WHAT THIS TASK INVOLVES: Lines with the word "nose" are the answer; copy each of them from the data below.

SUPPLIED ENTRIES:
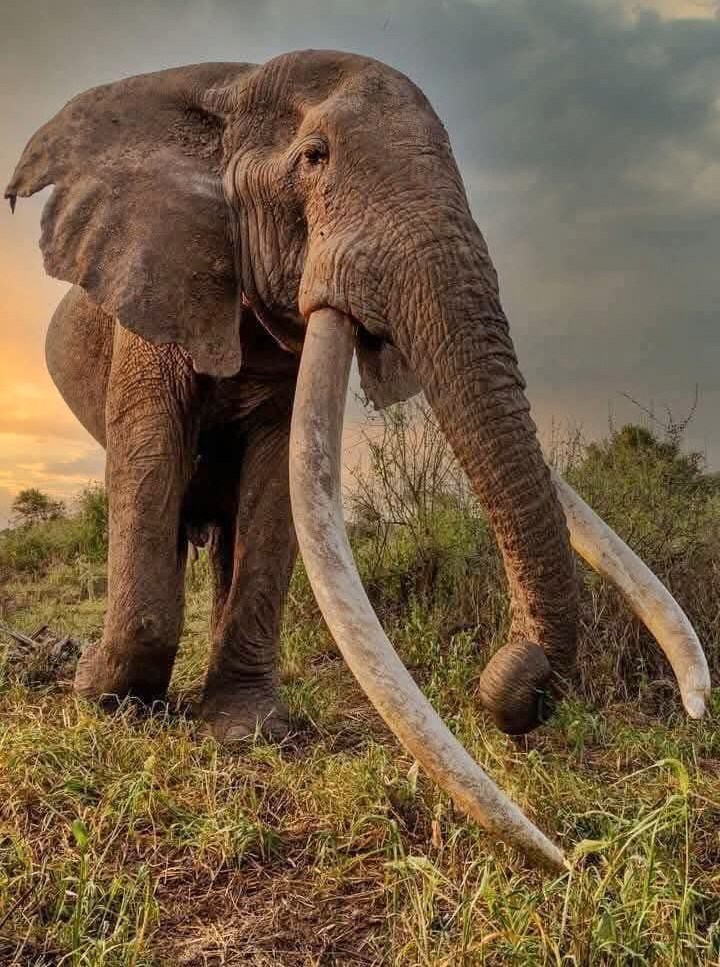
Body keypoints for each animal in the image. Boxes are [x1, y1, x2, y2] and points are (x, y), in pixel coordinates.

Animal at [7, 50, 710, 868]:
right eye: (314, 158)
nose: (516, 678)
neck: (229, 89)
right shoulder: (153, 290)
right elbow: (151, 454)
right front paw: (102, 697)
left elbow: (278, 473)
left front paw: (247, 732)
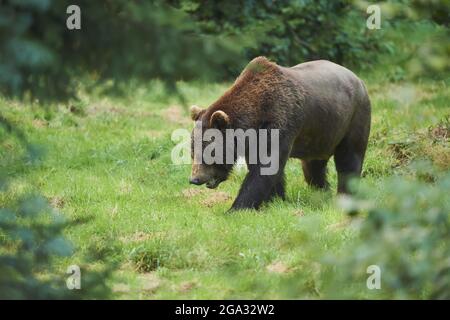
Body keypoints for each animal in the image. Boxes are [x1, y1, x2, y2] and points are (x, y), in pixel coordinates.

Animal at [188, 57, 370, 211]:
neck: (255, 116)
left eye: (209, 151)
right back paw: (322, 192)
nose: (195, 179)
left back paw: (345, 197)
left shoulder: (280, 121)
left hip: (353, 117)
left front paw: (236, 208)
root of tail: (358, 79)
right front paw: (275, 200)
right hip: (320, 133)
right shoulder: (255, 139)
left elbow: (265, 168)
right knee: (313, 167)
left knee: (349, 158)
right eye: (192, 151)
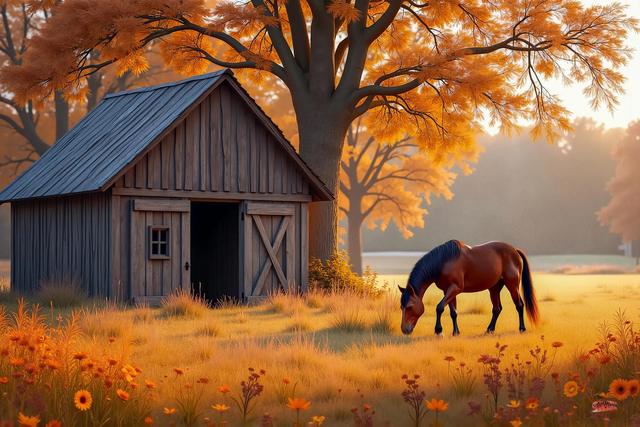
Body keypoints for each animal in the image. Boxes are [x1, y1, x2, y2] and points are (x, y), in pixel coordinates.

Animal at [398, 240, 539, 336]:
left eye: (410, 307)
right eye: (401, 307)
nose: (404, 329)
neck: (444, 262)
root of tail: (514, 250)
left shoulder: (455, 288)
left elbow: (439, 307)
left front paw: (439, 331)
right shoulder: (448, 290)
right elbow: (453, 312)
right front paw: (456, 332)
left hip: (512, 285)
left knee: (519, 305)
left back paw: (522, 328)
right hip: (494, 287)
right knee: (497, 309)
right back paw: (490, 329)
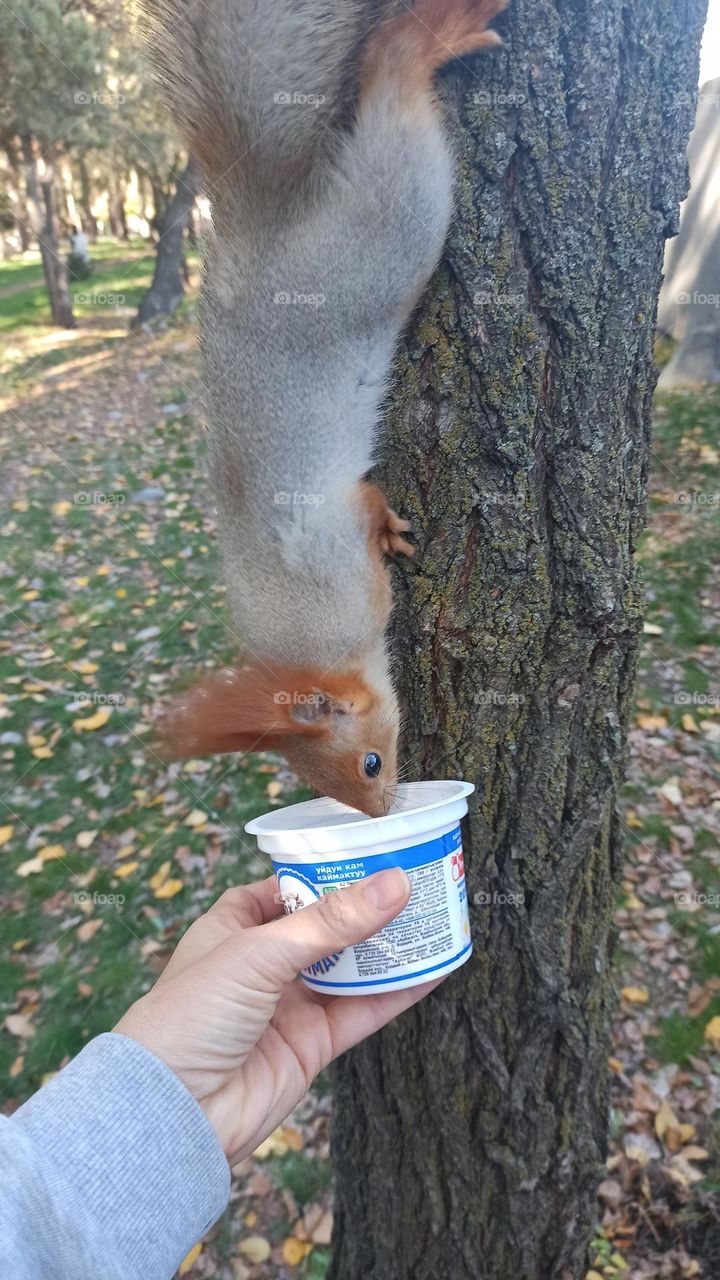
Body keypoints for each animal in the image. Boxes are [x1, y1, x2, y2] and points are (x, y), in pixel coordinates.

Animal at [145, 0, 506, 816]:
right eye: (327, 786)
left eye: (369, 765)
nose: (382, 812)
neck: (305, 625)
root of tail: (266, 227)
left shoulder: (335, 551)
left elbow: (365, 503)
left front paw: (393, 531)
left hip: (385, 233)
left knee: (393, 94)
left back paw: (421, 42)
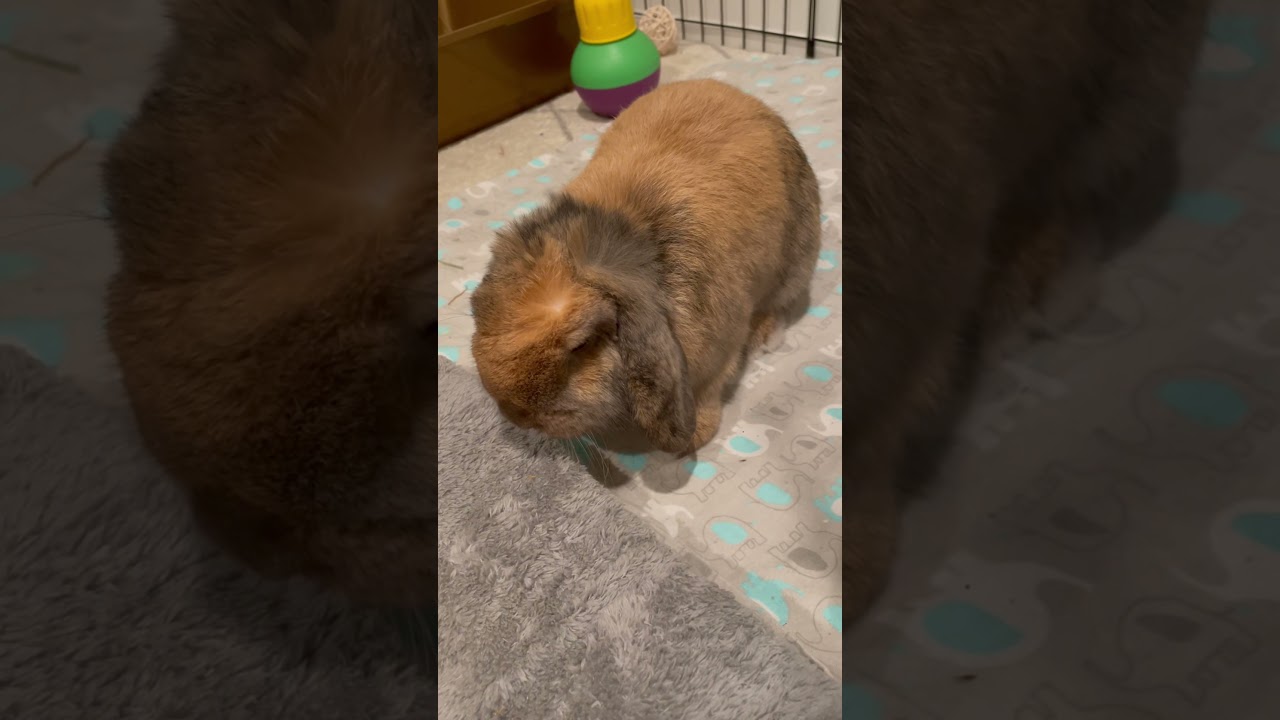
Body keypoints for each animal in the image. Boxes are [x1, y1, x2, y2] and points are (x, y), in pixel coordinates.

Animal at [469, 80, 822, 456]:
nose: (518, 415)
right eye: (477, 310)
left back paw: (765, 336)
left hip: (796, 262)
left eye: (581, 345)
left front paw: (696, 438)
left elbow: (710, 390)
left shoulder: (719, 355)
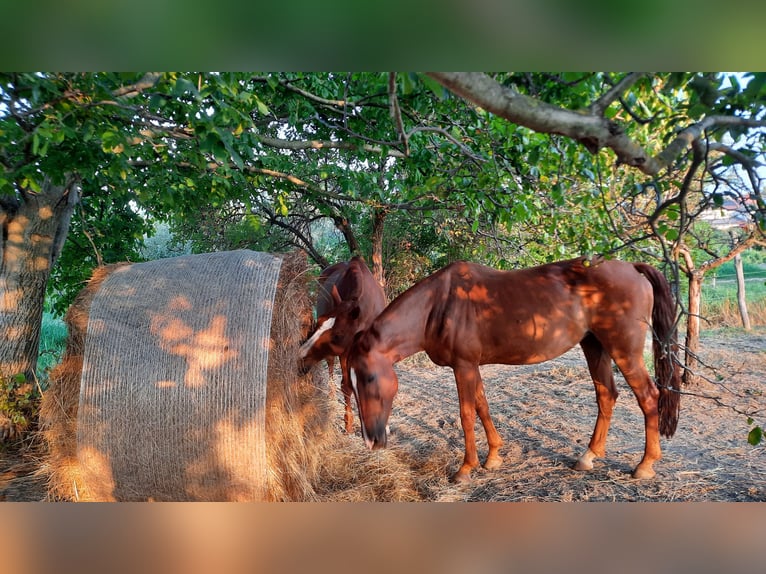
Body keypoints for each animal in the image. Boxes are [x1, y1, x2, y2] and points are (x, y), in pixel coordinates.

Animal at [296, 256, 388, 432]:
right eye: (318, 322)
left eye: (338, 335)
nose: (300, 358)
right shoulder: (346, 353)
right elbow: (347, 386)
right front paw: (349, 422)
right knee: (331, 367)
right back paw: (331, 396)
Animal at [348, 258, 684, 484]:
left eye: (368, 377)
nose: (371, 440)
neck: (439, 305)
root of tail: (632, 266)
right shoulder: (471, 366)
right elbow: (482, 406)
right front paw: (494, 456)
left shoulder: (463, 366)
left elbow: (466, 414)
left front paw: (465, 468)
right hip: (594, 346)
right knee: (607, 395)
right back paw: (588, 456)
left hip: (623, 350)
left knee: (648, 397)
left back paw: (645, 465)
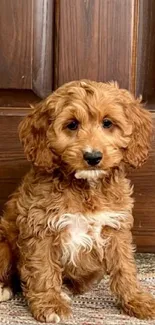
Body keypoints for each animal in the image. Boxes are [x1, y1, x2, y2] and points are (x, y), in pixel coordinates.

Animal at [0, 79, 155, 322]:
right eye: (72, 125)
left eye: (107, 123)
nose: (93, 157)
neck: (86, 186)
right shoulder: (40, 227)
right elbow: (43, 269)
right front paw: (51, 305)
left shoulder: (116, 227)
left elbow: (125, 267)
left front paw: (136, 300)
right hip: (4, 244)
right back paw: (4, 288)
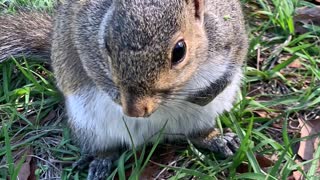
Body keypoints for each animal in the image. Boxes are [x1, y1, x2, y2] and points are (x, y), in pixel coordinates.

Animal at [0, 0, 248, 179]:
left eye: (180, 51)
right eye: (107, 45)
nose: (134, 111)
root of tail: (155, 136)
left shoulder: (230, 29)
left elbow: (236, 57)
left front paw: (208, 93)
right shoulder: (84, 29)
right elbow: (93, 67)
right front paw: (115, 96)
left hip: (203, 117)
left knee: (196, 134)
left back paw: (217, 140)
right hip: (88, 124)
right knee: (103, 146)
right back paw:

TASK RESPONSE:
nose: (516, 678)
nose: (195, 179)
nose: (404, 329)
nose: (382, 812)
nose: (518, 415)
nose: (300, 358)
nose: (371, 440)
nose: (93, 157)
nose: (134, 111)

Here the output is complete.